My friend from Suite101 who is doing this cover for me seems to be enjoying herself. I gave her some comments, including those you all gave me on this blog last week, and she has come up with this revision.

Whaddaya think?

Here's a link to the first draft, in case you didn't see it or just want to see it again.

Sunday, April 1, 2012

Love your neighbor as yourself

Our Life Group lesson today was from Mark 12:28-34. This is the story of Jesus' encounter in the temple with a teacher of the law. Jesus has just escaped traps set by the Pharisees, Herodians, and Sadduccees, who had hoped to catch him saying something they could use against him. He had the best of it, though, giving apt answers to their duplicitous questions.

Now came the teacher of the law. This was a man whose job was to scrutinize the Law of Moses, and perhaps other of the sacred writings, and find laws that men should follow. They would pass these tidbits on to the Pharisees, who would proclaim them to be things all Jews should follow if they wanted to make it to heaven. His question to Jesus was, "Of all the commandments, which is the most important?"

Those who heard him might have thought it a strange question. His job was to expand the law, not summarize it or condense it to one easy to follow dictum. I don't know what he expected to accomplish. Did he expect Jesus to avoid the question, saying all the laws were important, or some other answer? Jesus, however, gave him an answer in line with what he asked: Love God with everything you have; and love your neighbor as yourself. One of these he took from Deuteronomy, the other from Leviticus.

Strangely—at least it's strange to me—the teacher of the law agreed with Jesus. He said those two commandments did indeed summarize all the rest, and commended Jesus for speaking wisely. Jesus in turn commended him, and said, "You are not far from the kingdom of God."

The second commandment is giving me reason to think and meditate. What does it mean to love our neighbor as we love ourself? I see two ways the words (an English translation by learned men of the original Greek). One is: Love your neighbor in the same way that you love yourself. That is the traditional interpretation. But a second possible meaning to these words is: Be yourself in loving your neighbor; or, love your neighbor genuinely, honestly. Not falsely or out of true love, because you mean it, not because you have to.

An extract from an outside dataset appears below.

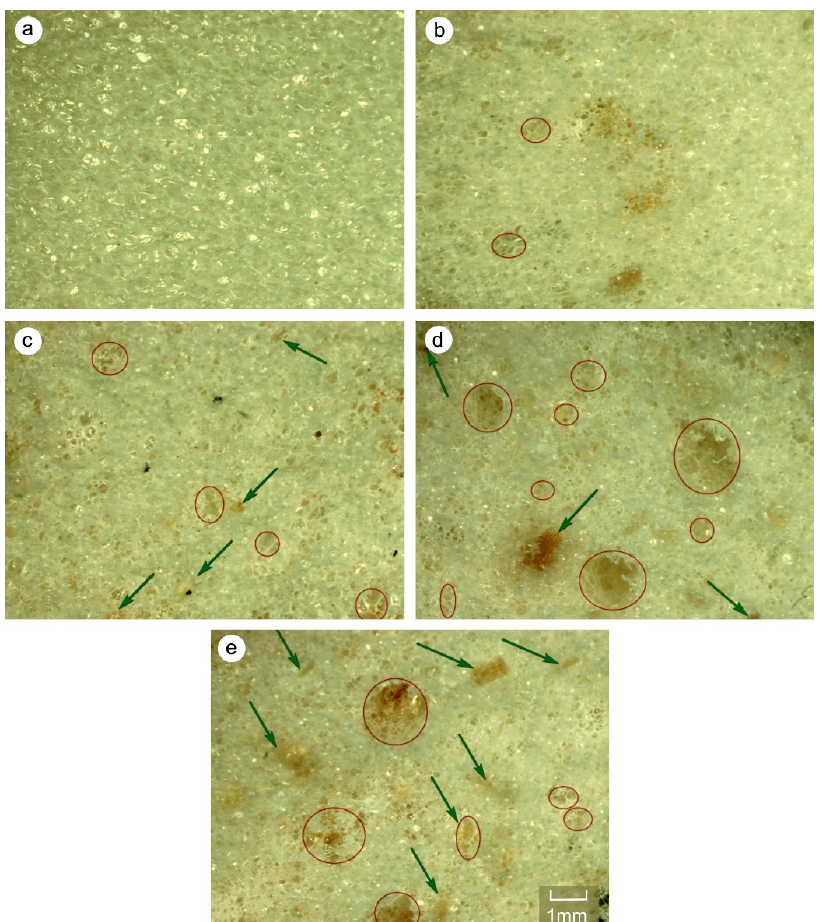
Figure 8. Light microscope photos of PUR samples with addition of different amount of WP: ( a ) control; ( b ) 5%; ( c ) 10%; ( d ) 15%; ( e ) 20% (green arrow—wood particles; red circle—structure disorders, large pores). All scale bars of figures are the same.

I like both interpretations. I imagine the first is the correct one, while the second is peculiar to the English translation, and that meaning probably isn't there in the Greek. But if the first is correct, we then have to consider what is an implied third important commandment: Love yourself. That flies in the face of Christian humility. We should consider others above ourselves. That's what we are taught. To love ourselves just doesn't sound right.

Yet, it is there, implied in the second great commandment. I don't think this means we should all become narcissists. I think it means we should 1) understand that we are a creation of God; 2) treat this part of God's creation with respect, as something of value; and 3) be satisfied with God's work as represented in us, i.e. realize God didn't make any mistakes when he made us.

That is something I can grasp. By "be satisfied" I don't mean to imply ending all attempts at improving ourselves. Strive for improvement, for God put within you the ability to improve: to learn, to grow, to mature, to move on. That's part of our makeup.

This was a good lesson. It caused me to think about the passage in a way I hadn't before. I like that.